# [What you have to do]
Only a number is wanted here, namely how many lines of the data contain the string "middle".

# [Records to process]
================

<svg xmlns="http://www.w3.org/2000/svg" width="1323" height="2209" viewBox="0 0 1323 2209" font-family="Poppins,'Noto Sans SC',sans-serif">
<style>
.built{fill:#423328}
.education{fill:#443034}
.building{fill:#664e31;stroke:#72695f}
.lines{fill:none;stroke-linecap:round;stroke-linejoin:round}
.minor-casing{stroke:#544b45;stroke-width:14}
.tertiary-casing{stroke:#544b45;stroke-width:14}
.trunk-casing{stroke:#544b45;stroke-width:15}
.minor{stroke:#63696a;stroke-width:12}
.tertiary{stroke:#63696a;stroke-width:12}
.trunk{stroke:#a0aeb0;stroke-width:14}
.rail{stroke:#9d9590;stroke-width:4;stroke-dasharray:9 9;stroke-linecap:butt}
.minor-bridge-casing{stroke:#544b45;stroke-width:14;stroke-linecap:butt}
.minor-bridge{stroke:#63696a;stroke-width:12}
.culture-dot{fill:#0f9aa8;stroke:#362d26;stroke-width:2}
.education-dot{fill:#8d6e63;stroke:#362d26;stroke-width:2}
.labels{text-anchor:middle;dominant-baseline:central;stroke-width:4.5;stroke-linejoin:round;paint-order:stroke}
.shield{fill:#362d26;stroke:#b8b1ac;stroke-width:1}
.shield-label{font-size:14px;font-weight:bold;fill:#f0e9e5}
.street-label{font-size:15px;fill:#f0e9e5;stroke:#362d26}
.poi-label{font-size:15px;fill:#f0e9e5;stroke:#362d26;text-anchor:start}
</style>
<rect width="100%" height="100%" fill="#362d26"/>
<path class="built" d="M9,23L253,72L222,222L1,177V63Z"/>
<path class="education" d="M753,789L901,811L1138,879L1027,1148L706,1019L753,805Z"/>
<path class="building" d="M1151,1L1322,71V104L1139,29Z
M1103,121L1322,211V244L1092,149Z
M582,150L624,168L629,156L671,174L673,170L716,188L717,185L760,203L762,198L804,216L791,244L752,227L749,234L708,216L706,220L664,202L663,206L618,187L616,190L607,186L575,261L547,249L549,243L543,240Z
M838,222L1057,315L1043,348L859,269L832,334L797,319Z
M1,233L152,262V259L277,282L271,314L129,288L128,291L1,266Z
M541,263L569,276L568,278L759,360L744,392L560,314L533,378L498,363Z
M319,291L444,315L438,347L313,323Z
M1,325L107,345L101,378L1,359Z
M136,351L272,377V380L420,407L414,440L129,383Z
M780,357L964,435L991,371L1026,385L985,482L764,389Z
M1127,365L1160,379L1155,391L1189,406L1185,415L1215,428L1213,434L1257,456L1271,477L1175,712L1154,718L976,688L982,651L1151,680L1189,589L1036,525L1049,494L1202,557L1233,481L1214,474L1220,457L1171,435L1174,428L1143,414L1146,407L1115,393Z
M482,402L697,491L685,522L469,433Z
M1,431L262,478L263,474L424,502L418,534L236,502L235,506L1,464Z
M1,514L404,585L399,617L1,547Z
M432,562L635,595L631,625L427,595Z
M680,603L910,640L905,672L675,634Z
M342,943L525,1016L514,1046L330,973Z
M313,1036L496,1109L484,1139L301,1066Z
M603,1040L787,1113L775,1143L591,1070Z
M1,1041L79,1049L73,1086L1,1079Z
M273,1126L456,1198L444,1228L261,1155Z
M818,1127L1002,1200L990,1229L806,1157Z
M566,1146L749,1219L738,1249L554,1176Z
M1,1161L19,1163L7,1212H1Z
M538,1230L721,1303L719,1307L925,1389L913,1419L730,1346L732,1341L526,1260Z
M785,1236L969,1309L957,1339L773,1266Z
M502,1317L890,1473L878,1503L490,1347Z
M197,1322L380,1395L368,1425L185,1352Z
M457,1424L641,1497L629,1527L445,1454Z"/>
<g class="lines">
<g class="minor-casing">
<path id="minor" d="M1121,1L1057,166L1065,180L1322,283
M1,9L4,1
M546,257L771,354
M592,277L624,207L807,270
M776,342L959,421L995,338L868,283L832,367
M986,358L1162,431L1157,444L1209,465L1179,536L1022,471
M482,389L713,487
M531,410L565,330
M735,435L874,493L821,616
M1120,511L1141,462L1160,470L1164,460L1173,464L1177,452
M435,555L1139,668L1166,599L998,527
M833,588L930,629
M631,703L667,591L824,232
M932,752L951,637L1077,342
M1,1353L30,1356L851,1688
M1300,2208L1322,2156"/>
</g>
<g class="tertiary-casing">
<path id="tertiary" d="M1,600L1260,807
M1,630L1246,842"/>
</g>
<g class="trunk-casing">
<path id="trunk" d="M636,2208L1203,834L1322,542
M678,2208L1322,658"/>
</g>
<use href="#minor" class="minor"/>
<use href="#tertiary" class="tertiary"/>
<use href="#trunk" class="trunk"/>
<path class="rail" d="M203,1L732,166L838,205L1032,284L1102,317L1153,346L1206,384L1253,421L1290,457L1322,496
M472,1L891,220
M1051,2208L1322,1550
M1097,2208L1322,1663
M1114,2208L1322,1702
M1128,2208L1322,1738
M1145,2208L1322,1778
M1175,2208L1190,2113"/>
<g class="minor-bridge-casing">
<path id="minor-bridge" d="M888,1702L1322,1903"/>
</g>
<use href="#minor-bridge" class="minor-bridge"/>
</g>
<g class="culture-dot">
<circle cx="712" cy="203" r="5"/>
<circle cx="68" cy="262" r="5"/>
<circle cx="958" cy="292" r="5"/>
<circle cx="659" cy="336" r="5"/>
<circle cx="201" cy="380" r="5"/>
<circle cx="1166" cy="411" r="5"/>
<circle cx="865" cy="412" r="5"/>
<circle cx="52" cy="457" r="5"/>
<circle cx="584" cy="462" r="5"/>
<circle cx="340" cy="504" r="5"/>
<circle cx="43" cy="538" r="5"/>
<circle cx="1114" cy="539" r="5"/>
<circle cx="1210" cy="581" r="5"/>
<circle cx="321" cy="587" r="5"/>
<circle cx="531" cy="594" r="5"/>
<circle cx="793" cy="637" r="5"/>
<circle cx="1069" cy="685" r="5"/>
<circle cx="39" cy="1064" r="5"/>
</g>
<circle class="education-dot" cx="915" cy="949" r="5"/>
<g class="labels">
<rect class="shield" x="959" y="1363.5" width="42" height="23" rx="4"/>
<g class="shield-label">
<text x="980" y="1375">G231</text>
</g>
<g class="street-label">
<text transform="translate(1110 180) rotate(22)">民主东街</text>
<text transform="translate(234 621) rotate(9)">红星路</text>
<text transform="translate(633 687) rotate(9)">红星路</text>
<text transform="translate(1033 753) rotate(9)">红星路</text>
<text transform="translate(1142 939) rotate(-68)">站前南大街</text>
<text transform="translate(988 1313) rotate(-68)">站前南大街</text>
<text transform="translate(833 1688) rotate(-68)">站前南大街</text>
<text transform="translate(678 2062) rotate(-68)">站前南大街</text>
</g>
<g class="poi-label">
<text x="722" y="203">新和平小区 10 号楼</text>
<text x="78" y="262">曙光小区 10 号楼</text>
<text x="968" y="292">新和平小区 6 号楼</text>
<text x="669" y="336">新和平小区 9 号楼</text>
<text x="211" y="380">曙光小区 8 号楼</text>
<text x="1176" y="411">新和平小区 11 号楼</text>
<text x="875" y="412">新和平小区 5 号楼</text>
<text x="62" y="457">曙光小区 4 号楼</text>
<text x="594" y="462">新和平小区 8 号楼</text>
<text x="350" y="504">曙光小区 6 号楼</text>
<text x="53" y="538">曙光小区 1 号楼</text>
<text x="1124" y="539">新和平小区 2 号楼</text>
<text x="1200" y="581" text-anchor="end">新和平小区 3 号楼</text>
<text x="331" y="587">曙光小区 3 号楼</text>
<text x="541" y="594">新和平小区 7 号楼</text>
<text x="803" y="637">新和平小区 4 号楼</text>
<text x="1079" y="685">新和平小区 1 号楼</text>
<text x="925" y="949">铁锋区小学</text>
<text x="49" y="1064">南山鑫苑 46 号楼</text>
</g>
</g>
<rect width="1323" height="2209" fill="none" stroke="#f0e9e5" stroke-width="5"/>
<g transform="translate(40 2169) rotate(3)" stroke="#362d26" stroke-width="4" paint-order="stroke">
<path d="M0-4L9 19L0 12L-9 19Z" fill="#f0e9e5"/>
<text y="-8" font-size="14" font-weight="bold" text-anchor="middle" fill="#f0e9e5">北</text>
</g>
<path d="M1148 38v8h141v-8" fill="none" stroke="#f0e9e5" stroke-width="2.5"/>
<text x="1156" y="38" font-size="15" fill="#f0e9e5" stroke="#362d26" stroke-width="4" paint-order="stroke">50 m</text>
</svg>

================

# [Task answer]
2